I have never heard of Rocky Mountains being used as dressage mounts, but is there really any reason why they cant be? I dont see why not, they are such a versitile breed....look at the Tennessee Walkers that are used for barrel racing and jumping.  I think that is pretty sweet myself.


----------



## Vidaloco (Sep 14, 2007)

I've never heard of them being used for dressage but see no reason why they couldn't be. I've seen them used for mounted shooting, endurance and jumping.


----------



## CORockyGal (Jun 4, 2008)

Hi firespirit!

Dressage is a great way to really build up the horse's back muscles, and to teach them to stretch and collect their frames. There are lots of avenues for you to compete in gaited dressage events. However, I wouldn't suggest doing traditional dressage, as you would be required to trot in the patterns. I allow my horses to trot a little bit...but you may lose some of your nice singlefoot gait, if you allow your horse to stay in the trot mode. Trotting is much easier & more effortless than gaiting, so your horse may have a hard time keeping a nice gait over time.
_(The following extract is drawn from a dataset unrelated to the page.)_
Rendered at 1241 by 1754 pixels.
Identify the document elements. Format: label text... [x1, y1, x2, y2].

One myth about the Rockies is that they don't canter... I love cantering mine, although I do have a few who are on the pacey side, so instead of doing a nice 3 beat canter, they do a 4beat pace-gallop. Yuck! My mare, Nikki, competed against some nice Tennessee Walking horses in a 3 gaited class last year (walk, gait & canter), and she beat out some really nice horses to win the class!  
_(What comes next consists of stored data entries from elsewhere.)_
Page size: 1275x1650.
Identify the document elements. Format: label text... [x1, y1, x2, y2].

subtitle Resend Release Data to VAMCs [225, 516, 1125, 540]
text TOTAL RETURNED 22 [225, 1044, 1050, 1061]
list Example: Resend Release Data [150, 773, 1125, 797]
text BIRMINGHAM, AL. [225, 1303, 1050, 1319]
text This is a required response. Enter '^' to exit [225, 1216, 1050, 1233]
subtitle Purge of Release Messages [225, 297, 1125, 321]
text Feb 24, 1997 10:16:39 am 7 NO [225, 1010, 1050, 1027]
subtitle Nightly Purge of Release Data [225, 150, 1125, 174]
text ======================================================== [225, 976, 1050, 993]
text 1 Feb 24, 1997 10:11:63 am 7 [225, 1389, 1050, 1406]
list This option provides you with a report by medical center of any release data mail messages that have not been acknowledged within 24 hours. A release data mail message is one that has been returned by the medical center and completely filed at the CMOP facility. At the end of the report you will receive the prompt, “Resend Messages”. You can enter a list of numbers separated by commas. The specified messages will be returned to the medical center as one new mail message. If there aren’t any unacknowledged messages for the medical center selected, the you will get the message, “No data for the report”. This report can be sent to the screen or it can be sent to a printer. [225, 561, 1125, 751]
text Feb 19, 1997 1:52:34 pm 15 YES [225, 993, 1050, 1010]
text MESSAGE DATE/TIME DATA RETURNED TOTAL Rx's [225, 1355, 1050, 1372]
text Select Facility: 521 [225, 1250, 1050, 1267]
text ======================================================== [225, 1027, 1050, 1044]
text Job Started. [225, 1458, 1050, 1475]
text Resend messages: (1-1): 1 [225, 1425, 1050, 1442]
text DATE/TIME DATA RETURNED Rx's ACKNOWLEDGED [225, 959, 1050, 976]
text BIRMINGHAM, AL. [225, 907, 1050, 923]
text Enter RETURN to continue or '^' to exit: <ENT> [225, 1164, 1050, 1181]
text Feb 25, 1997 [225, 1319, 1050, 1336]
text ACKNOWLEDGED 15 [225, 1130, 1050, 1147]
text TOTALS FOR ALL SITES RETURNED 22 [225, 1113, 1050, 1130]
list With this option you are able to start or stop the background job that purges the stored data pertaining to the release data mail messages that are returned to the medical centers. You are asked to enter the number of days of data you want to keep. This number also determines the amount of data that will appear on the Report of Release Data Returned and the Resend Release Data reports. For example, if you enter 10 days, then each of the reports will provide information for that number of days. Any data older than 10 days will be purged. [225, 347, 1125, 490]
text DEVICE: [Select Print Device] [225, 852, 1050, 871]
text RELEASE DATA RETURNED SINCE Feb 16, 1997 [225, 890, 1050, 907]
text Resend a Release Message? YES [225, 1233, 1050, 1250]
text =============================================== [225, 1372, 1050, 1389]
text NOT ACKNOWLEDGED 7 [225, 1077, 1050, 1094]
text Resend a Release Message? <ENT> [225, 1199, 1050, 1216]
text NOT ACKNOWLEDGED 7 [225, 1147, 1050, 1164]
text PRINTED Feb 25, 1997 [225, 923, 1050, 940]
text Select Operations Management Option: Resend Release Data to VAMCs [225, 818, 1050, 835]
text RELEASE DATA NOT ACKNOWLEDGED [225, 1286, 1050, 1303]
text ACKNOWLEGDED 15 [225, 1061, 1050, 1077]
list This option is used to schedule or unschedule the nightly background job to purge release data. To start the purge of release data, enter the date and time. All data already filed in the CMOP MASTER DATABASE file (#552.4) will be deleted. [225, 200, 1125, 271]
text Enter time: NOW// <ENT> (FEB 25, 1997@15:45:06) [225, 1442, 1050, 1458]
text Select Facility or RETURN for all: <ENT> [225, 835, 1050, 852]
My last word on this topic... many people buy horses thinking to do everything with them... However, know that the Rockies were bred to be calm, smooth trail mounts...while they can do other things, sometimes they won't excel in these tasks. Same goes for other breeds.. People should first pick a horse for the sport they want to compete in... if you want to do more, realize there will be some limitations. 

Just my thoughts! Personally, I do shows, trail trials, parades & some gaited dressage with my horses. 

Jennifer's Stonehedge Farms--Cedaredge, CO


----------



## firemom1 (Jul 17, 2008)

I was going to sugest the gaited dressage too! I ahve heard of it, but have not seen it yet! Woudl really like too though!


----------



## dreamj (Oct 6, 2011)

They can do anything you teach them to. Check this out.http://www.youtube.com/watch?v=UiPRnZK9Mbg


----------



## SarahAnn (Oct 22, 2011)

I am really interested to see what you end up using him for! You never know what you might be able to do with a horse... they're all different!


----------